Stored data entries:
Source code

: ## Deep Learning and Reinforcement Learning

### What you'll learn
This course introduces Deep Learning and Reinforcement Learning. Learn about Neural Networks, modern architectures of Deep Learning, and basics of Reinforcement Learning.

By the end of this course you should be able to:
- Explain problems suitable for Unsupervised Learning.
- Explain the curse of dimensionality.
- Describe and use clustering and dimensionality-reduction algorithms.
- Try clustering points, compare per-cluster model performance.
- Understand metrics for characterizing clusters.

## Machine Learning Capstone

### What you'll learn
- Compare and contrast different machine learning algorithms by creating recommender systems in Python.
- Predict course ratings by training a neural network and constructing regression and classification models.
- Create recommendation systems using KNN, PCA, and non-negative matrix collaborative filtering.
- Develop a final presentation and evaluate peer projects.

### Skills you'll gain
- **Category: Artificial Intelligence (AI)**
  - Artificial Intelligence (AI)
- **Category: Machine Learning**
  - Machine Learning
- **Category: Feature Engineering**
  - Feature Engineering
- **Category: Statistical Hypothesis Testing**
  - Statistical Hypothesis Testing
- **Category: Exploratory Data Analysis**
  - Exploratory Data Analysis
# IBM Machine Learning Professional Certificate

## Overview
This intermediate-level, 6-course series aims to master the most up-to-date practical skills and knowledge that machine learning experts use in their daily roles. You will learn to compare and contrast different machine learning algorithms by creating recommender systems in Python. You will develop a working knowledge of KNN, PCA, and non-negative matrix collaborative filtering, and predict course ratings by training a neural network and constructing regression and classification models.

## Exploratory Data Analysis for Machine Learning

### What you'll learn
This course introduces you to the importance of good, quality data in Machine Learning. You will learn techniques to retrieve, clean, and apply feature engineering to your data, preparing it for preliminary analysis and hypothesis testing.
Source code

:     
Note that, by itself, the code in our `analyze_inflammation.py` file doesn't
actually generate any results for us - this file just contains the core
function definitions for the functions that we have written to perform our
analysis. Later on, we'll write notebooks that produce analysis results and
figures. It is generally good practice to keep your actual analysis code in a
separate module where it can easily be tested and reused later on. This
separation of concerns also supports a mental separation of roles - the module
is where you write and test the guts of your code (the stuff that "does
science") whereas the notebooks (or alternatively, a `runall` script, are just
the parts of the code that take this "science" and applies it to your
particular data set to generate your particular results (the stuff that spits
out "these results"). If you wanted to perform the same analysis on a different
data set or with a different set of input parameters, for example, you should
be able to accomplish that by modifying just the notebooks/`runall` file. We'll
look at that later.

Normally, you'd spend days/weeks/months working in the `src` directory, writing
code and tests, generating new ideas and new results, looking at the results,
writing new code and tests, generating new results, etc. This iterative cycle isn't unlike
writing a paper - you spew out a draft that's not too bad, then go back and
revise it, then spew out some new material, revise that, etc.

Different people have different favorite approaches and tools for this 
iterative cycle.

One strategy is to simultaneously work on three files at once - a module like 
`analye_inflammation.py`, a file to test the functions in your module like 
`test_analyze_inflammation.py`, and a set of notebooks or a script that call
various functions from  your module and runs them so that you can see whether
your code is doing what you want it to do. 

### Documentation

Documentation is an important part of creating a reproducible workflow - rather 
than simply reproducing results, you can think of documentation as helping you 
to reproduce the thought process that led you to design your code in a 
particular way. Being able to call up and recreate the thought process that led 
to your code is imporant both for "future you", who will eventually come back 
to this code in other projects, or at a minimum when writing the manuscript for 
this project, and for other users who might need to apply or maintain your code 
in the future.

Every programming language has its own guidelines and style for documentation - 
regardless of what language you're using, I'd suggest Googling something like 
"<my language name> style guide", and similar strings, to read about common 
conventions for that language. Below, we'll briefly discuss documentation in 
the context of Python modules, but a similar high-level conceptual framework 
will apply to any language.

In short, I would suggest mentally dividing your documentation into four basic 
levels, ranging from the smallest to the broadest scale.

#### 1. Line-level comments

**Job**.
Filter the material and copy out every line that contains the word "should".

**Answer**.
By the end of this course you should be able to:
data set or with a different set of input parameters, for example, you should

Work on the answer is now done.